Remember to GO EASY ON YOURSELF. Whether it be with your weight, looks, or your diet. If you find that you are beating yourself up for eating those chips, or non-organic apples or not going for that run – it’s OK, just do better next time. Avoid the chips at all costs, heck the non-organic apple was a shining example standing next to the doritos!

More importantly, love yourself.

Below I found a little quiz for you all to take to “rate” your level of Orthorexia if applicable.

Give yourself a point for each question. The more points you accumulate, the more “orthorexic” you are :

1. Do you spend more than three hours a day thinking about healthy food? If you do, give yourself a point; if you spend more, give yourself two points.
2. Do you plan tomorrow’s food, today?

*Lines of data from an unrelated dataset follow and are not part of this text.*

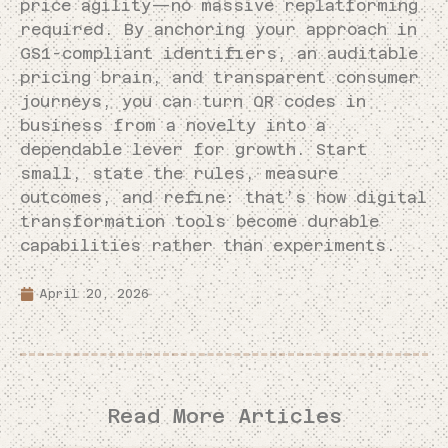
price agility—no massive replatforming
required. By anchoring your approach in
GS1-compliant identifiers, an auditable
pricing brain, and transparent consumer
journeys, you can turn QR codes in
business from a novelty into a
dependable lever for growth. Start
small, state the rules, measure
outcomes, and refine: that’s how digital
transformation tools become durable
capabilities rather than experiments.
April 20, 2026
Read More Articles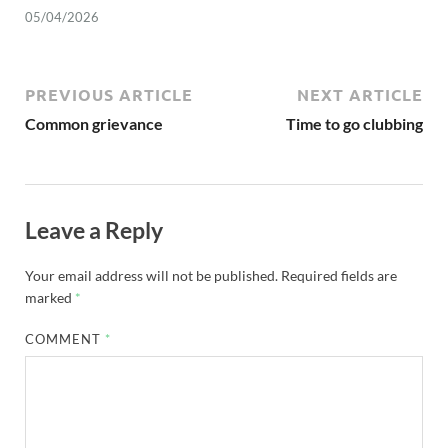
05/04/2026
PREVIOUS ARTICLE
NEXT ARTICLE
Common grievance
Time to go clubbing
Leave a Reply
Your email address will not be published.
Required fields are
marked
*
COMMENT
*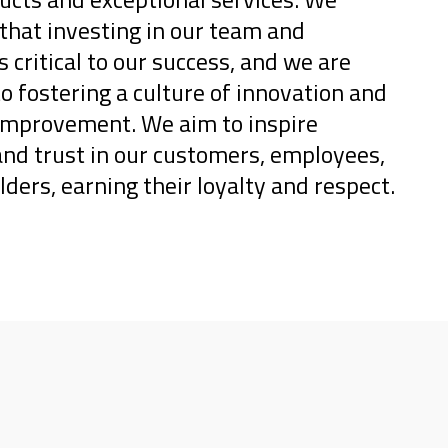
that investing in our team and
s critical to our success, and we are
 fostering a culture of innovation and
improvement. We aim to inspire
and trust in our customers, employees,
ders, earning their loyalty and respect.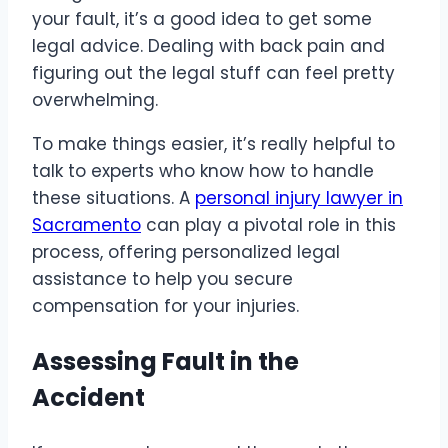
your fault, it’s a good idea to get some
legal advice. Dealing with back pain and
figuring out the legal stuff can feel pretty
overwhelming.
To make things easier, it’s really helpful to
talk to experts who know how to handle
these situations. A
personal injury lawyer in
Sacramento
can play a pivotal role in this
process, offering personalized legal
assistance to help you secure
compensation for your injuries.
Assessing Fault in the
Accident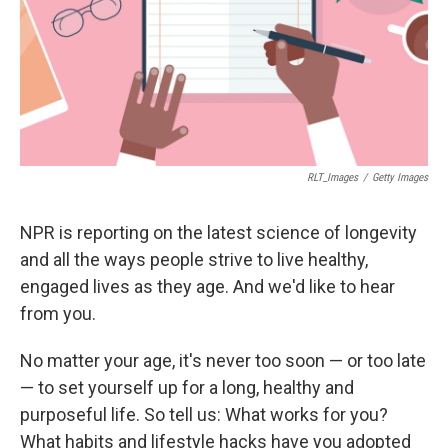
RLT_Images
/
Getty Images
NPR is reporting on the latest science of longevity
and all the ways people strive to live healthy,
engaged lives as they age. And we'd like to hear
from you.
No matter your age, it's never too soon — or too late
— to set yourself up for a long, healthy and
purposeful life. So tell us: What works for you?
What habits and lifestyle hacks have you adopted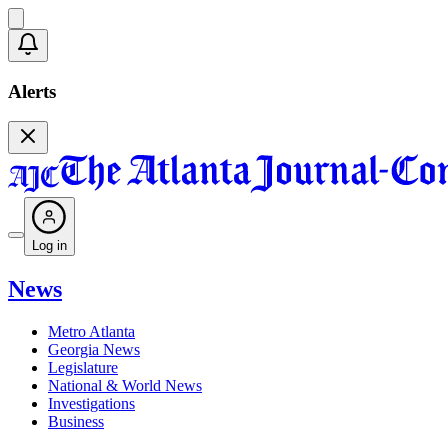
Alerts
Log in
News
Metro Atlanta
Georgia News
Legislature
National & World News
Investigations
Business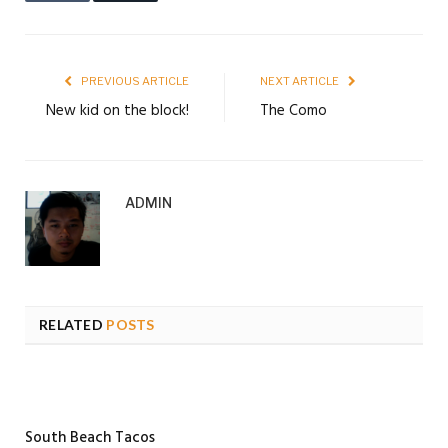
PREVIOUS ARTICLE
NEXT ARTICLE
New kid on the block!
The Como
ADMIN
RELATED
POSTS
South Beach Tacos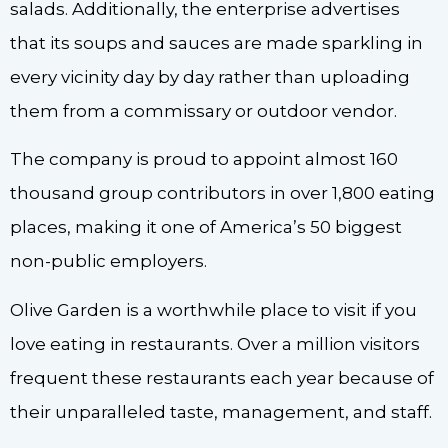
salads. Additionally, the enterprise advertises
that its soups and sauces are made sparkling in
every vicinity day by day rather than uploading
them from a commissary or outdoor vendor.
The company is proud to appoint almost 160
thousand group contributors in over 1,800 eating
places, making it one of America’s 50 biggest
non-public employers.
Olive Garden is a worthwhile place to visit if you
love eating in restaurants. Over a million visitors
frequent these restaurants each year because of
their unparalleled taste, management, and staff.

So, do you think in advance “what am I going to eat tomorrow?”.
3. Do you care more about the virtue of what you eat, rather than the pleasure you get from eating it.
4. Have you found that as the quality of your diet increased, the quality of your life has diminished?
5. Do you keep getting stricter with yourself?
6. Do you sacrifice experiences you once enjoyed, to eat the foods you believe are right?
7. Do you feel a sense of self-esteem when you eat healthy food; do you look down on others who don’t?
8. Do you feel guilt or self-loathing when you stray from your diet?
9. Does your diet socially isolate you?
10. When you are eating the way you are supposed, do you feel a peaceful sense of total control?